Kalum


Menotti del Picchia fez indianismo requentado e às avessas

A frase “Conseguirei o alemão com as pupilas falantes”, resultante de um cochilo do tipógrafo (na edição popular da Saraiva), talvez seja a melhor coisa que existe em Kalum (1936), romance de Menotti del Picchia que, em matéria de ruindade, só pode ser comparado a O choque das raças, de Monteiro Lobato, e às obras de certo escritor brasileiro contemporâneo. Só vale a pena falar do livro para que o leitor não perca com ele seu tempo – alguém já fez o sacrifício em seu lugar. Mas pode ser interessante estudar o rol de impropriedades lógicas perpetradas por Menotti.

Subintitulada “O mistério do sertão”, a narrativa é ambientada na selva de Mato Grosso, em região que hoje faz parte de Rondônia. Mas o escritor paulista tinha uma ideia muito vaga do que fosse a floresta amazônica. Perde feio para José de Alencar, que nos romances indianistas se deu o trabalho de fazer pesquisa histórica e geográfica. Para começar, os índios antropófagos que fazem o papel de vilões na história nunca existiram.

Tudo começa com um grupo de exploradores embrenhados na selva. A expedição é chefiada pelo alemão Karl Sopor (de soporífero?), cujo objetivo é fazer o registro cinematográfico do povo kurogang, jamais avistado pela civilização e, curiosamente, formado por negros – há considerações lombrosianas do narrador sobre seus crânios etc.

Capturada pelos terríveis selvagens, a expedição está fadada à degola e à devoração. Mas eis que, devido ao achamento de um recorte de jornal na cabana do pajé Bogum, Karl Sopor descobre que este era na verdade um padre português fazendo-se passar por feiticeiro. A partir daí, a aventura consiste primeiro em fugir dos terríveis selvagens e depois em evitar que eles invadam o reino subterrâneo de Elinor.

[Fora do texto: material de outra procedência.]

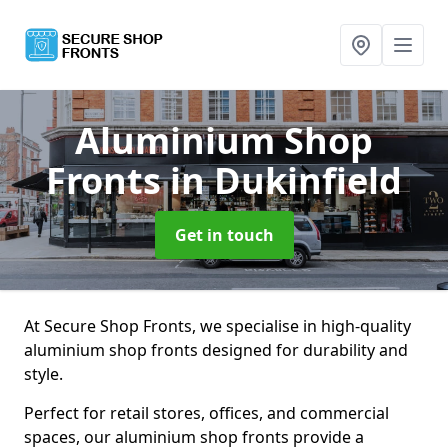
Aluminium Shop
Fronts
in Dukinfield
Get in touch
At Secure Shop Fronts, we specialise in high-quality
aluminium shop fronts designed for durability and
style.
Perfect for retail stores, offices, and commercial
spaces, our aluminium shop fronts provide a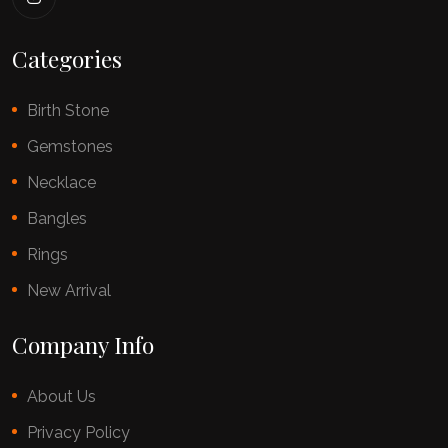
Categories
Birth Stone
Gemstones
Necklace
Bangles
Rings
New Arrival
Company Info
About Us
Privacy Policy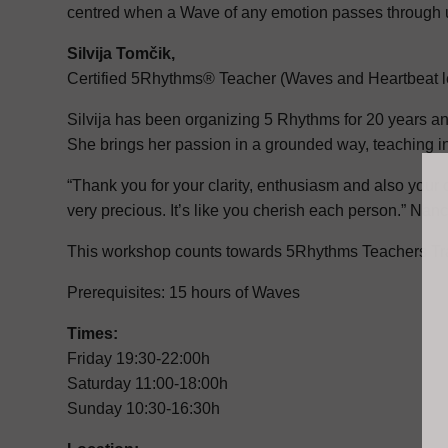
centred when a Wave of any emotion passes through 
Silvija Tomčik,
Certified 5Rhythms® Teacher (Waves and Heartbeat l
Silvija has been organizing 5 Rhythms for 20 years and 
She brings her passion in a grounded way, teaching i
“Thank you for your clarity, enthusiasm and also your
very precious. It’s like you cherish each person.” Na
This workshop counts towards 5Rhythms Teachers Trai
Prerequisites: 15 hours of Waves
Times:
Friday 19:30-22:00h
Saturday 11:00-18:00h
Sunday 10:30-16:30h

Esse reino é habitado por seres humanos de dimensões nanicas, sendo curiosamente as meninas (que não chegam a ser mulheres) lindas e os homens, muito feios. A única exceção é o “rei”, uma moça deslumbrante também chamada Elinor. Essa parte do livro consiste numa descrição do progresso científico do reino e da situação sem saída do povo subterrâneo, constantemente atemorizado pela possibilidade de uma invasão de sua caverna pelos kurogang.

No auge da crise, Elinor e o visitante Sopor se apaixonam – como dois autômatos, o lastro psicológico é comparável ao de, digamos,  As valkírias – e começam a planejar uma fuga. Mas eis que os selvagens descobrem o segredo para penetrar na caverna. O resultado é uma carnificina total de que, previsivelmente, os dois namorados escapam para o desfecho detestavelmente meloso. Nível Sabrina ou mais baixo um pouco.